DO Snatch Up Josh Freeman
Image by Eric Miller / Reuters
One's an accident. Two's coincidence. But when Josh Freeman puts up his third game in a row throwing for three touchdowns — all 22-point performances or better — it's time to take notice. Although Freeman isn't actually that good of a quarterback, he's found a way to exploit the weak defenses Tampa's been facing for maximum fantasy effectiveness; that is, a few touchdowns, no interceptions, and a respectable amount of yardage. (Fantasy, kindly enough, doesn't mind volume shooters — the fact that it took Freeman 36 attempts to pick up 262 yards last night doesn't matter.)
For the rest of the season, Freeman should continue to be a decent alternative play: in the next two weeks, he faces Oakland and San Diego, both below-league-average passing defenses, and later on in the season he draws New Orleans again. If you can start a quarterback who's playing against the Saints, you should.

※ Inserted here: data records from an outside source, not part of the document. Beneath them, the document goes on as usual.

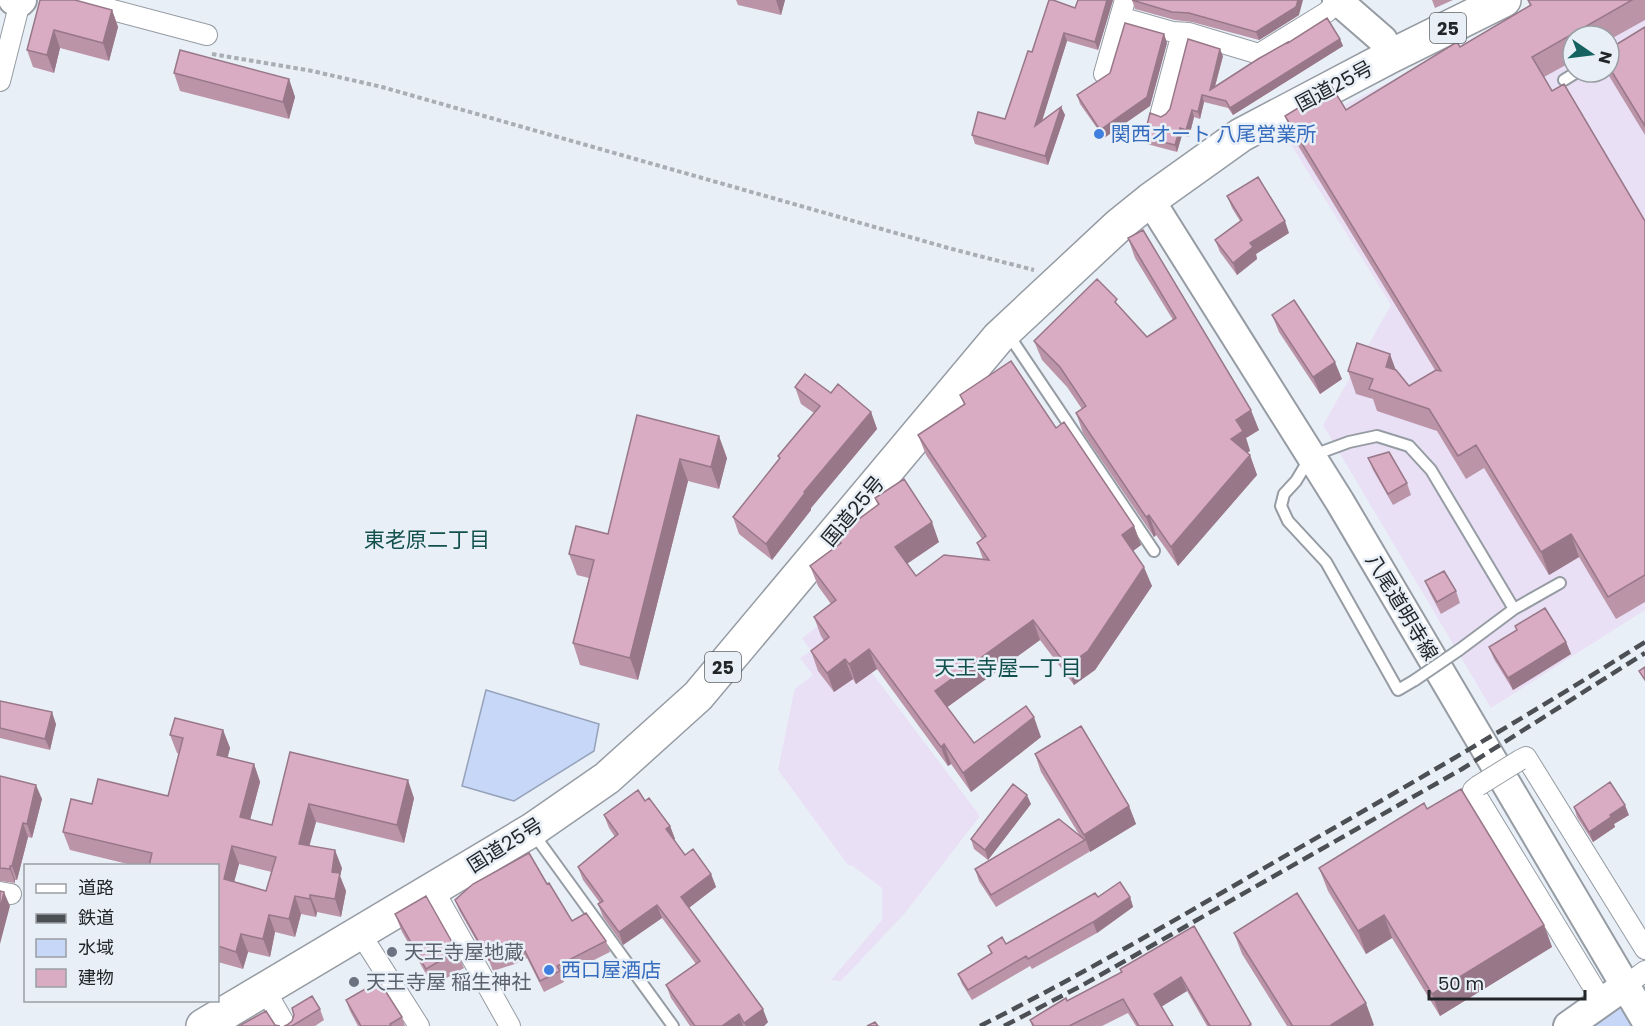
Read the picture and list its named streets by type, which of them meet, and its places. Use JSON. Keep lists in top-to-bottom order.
{
  "streets": {
    "highway": ["25", "国道25号"],
    "main road": ["八尾道明寺線"]
  },
  "crossings": [
    ["国道25号", "八尾道明寺線"]
  ],
  "districts": ["東老原二丁目", "天王寺屋一丁目"],
  "places": [
    "関西オート 八尾営業所",
    "天王寺屋地蔵",
    "西口屋酒店",
    "天王寺屋 稲生神社"
  ],
  "legend": [
    "道路",
    "鉄道",
    "水域",
    "建物"
  ],
  "scale_bar": "50 m",
  "north": "right"
}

DON'T Even Look At Tony Romo
Image by Chuck Burton / AP
Oh, Tony Romo, why hast thou forsaken throwing mad touchdowns? In 2011, Romo was the NFL's 7th-best quarterback; this year, he isn't even in the top half of the league. He's 24TH. 24th! What happeend to the ol' Cowboys gunslinger! Dez Bryant has yet to grow into the receiver that the Cowboys hoped he would be, leaving Romo with one less weapon than would be ideal, and he has a bunch of tough defenses coming up, including Atlanta and Philly. Down the road a ways, Romo could see a resurgence in value — the Browns, Saints, and Redskins (twice!) will do that for you — but you'll have to decide whether it's worth holding a roster spot for a guy who's probably only going to have significant value four more times this season. Like — he's had fewer fantasy points this year than Brandon Weeden. I don't care if you drafted him in the third or fourth round; get off this sinking ship.